Carbon steel will hold its edge for much longer but it will need protecting from rust, and when it comes time to sharpen, it will take some skill and time!
Sharpening the Blade
Filing the blade is a beginner friendly technique. While holding the handle between your knees or clamping it in a vice, follow the bevel of the hatchet with a mill file.
Use the same amount of strokes on each side. Check periodically to make sure the bevel is even on both sides.
It’s a long and slow process, but it’s really hard to mess up. If you’re not comfortable with tools, this is the best way to do it.
Filing only really works for touch ups. If the blade has gone completely dull, grinding is your only option.
Grinding is a little more difficult, and you might want to practice it on old tools before you test it with your new hatchet.
You’ll need safety goggles and gloves, because sparks will fly. Turn on the grinding wheel, and follow the bevel down on both sides, drawing it back and forth.
Only do a few passes at a time – it’s easy to grind more if you need it, but you can’t undo it if you grind too much.
What is the Difference Between Axe and Hatchet?
The main difference between an axe and a hatchet are the length of the handle. Axes are designed to be held with two hands and swung, using the weight of the head to do the work and split the log.

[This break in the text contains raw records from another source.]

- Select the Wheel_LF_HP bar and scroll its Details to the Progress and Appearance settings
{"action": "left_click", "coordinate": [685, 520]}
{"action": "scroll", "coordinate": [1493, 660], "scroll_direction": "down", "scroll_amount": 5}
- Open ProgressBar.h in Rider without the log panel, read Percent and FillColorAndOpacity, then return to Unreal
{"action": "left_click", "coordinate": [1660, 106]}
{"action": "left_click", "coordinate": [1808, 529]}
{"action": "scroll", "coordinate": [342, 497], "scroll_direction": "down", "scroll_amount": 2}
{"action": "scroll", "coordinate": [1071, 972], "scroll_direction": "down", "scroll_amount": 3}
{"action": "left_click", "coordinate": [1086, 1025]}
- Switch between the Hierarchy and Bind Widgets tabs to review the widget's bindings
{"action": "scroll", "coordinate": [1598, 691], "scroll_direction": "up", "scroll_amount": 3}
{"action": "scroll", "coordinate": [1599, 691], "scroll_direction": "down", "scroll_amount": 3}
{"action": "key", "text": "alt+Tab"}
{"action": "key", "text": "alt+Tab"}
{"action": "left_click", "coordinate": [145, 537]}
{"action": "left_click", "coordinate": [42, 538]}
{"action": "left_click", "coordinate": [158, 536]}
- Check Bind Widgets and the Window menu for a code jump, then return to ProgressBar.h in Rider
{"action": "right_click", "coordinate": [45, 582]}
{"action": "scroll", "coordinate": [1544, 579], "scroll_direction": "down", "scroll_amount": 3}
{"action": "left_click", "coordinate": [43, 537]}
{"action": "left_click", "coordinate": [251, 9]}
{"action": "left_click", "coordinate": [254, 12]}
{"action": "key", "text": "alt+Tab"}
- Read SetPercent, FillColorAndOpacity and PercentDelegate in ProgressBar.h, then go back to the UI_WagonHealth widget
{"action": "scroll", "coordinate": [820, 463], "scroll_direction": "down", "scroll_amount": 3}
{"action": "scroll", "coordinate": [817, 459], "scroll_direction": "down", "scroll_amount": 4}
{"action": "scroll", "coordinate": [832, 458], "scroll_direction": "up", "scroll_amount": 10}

Hatchets are designed to be held with one hand so the handle is much shorter. They are also much lighter so need more effort to use, or need to be restricted to small pieces of wood.
Hatchet or Axe for Camping?
This depends on your camping style and whether you’ll be looking to split larger logs or stick with smaller branches. It also depends on how far you’ll need to carry the tool. Either can be great, you just need to know what you plan to do with it.
What are the Different Types of Axes?
The different types of axes predominantly vary by size, head shape and weight and differ in function, such as felling versus splitting.
Heavier blades with longer handles will split larger logs than shorter, lighter axes. Some axe heads have two cutting edges rather than one cutting edge and a poll.
All the different styles and shapes have different names but you don’t need to know them all!
Hopefully, this article has helped you to decide on the best camping axe 2020 for your camping and backpacking adventures.
Remember to only fell a live tree if you really need to. Focus on using dead wood and only take what you need.